Calculator Inputs
Enter recommendation overlap, business uplift, and discovery metrics. The calculator scores each component, normalizes the weights, and returns one composite personalization index.
Example Data Table
This sample shows how different recommender systems can produce different personalization profiles using the same evaluation framework.
| System | Users | List Size | Avg Overlap | Baseline CTR | Personalized CTR | Coverage | Novelty | Diversity |
|---|---|---|---|---|---|---|---|---|
| Streaming Feed Model | 120 | 10 | 3.0 | 4.2% | 6.1% | 42% | 68% | 74% |
| Retail Product Ranker | 250 | 12 | 4.4 | 3.8% | 5.3% | 55% | 61% | 66% |
| Learning Content Recommender | 90 | 8 | 1.9 | 5.1% | 7.2% | 47% | 79% | 81% |
Formula Used
The calculator uses a practical composite scoring model for personalization quality in recommendation systems.
1) Overlap Rate
Overlap Rate = Average Shared Items / Average Recommendation List Size
2) Uniqueness Score
Uniqueness Score = 1 − Overlap Rate
3) CTR Uplift
CTR Uplift % = ((Personalized CTR − Baseline CTR) / Baseline CTR) × 100
4) Conversion Uplift
Conversion Uplift % = ((Personalized CVR − Baseline CVR) / Baseline CVR) × 100
5) Uplift Component Scores
Uplift Score = Clamp(Uplift % / Uplift Cap, 0, 1)
6) Freshness Score
Freshness Score = 1 − Repeat Exposure Rate
7) Adjusted Novelty Score
Adjusted Novelty = (Novelty Score + Freshness Score) / 2
8) Final Personalization Index
PI = Σ(Normalized Weight × Component Score)
All percentage-based component scores are converted to a 0 to 1 scale before weighting. The final result is multiplied by 100.
How to Use This Calculator
- Enter the number of users included in your evaluation sample.
- Provide average recommendation list size and average item overlap between user pairs.
- Add baseline and personalized CTR plus conversion rates from your experiment.
- Enter catalog coverage, novelty, diversity, and repeat exposure percentages.
- Set an uplift cap that represents full credit for business lift.
- Adjust the weights to match your organization’s evaluation priorities.
- Click the calculate button to show the result above the form.
- Use the CSV or PDF buttons to save the generated result summary.
Frequently Asked Questions
1. What does the personalization index measure?
It measures how well a recommender separates users while also improving business outcomes and discovery quality. A higher score suggests better uniqueness, stronger uplift, broader coverage, and healthier novelty.
2. Why is overlap important?
If many users receive nearly identical lists, the system behaves more like a generic ranker than a personalized one. Lower overlap usually means better user-level differentiation.
3. Why include CTR and conversion uplift?
Personalization should not only look different across users. It should also perform better. CTR and conversion uplift connect ranking quality to measurable product outcomes.
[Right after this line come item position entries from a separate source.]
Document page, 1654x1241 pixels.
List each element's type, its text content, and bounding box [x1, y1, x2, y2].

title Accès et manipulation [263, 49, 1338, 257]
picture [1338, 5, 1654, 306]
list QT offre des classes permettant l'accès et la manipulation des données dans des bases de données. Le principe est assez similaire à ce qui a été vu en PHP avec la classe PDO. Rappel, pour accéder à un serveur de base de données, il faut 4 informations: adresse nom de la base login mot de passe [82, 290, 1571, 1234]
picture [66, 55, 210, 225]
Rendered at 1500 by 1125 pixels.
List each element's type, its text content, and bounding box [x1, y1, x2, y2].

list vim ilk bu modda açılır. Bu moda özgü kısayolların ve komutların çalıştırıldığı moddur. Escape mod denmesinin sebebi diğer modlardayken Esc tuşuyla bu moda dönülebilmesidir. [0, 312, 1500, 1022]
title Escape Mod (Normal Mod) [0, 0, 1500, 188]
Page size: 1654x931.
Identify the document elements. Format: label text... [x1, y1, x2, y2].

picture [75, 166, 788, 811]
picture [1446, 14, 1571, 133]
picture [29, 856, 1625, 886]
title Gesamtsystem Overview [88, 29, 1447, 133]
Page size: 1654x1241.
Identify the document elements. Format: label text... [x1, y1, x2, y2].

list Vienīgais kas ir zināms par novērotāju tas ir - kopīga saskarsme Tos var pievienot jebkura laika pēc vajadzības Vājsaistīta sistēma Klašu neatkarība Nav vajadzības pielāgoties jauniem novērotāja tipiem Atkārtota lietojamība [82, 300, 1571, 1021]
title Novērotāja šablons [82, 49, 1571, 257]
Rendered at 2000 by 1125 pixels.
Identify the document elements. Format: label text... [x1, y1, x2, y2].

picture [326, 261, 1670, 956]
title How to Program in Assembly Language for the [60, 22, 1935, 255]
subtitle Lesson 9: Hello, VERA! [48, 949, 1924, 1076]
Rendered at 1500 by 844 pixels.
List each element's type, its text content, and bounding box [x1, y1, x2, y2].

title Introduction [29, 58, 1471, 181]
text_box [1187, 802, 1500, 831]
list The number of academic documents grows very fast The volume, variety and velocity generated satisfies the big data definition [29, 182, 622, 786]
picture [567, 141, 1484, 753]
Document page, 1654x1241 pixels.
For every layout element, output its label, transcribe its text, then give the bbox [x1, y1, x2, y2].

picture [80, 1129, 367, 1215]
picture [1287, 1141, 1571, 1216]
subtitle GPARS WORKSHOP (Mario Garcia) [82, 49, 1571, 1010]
4. What is adjusted novelty?
Adjusted novelty combines novelty with freshness. A model can recommend obscure items, but if it repeats them too often, the user experience still becomes stale.
5. Why are weights normalized?
Normalization keeps the final score stable regardless of the raw weight totals. You can change priorities without manually forcing the weights to add up to 100.
6. What does the uplift cap do?
It defines how much uplift earns a full component score. For example, if the cap is 50, then a 50% uplift or more maps to the maximum score for that metric.
7. Can this be used for A/B tests?
Yes. It works well for experiments comparing a baseline model with a personalized model. Use test-period values for CTR, conversion, and recommendation behavior.
8. Is there one universal best score?
No. Strong scores vary by product, traffic mix, catalog size, and business goals. The index is most useful for comparing models consistently over time.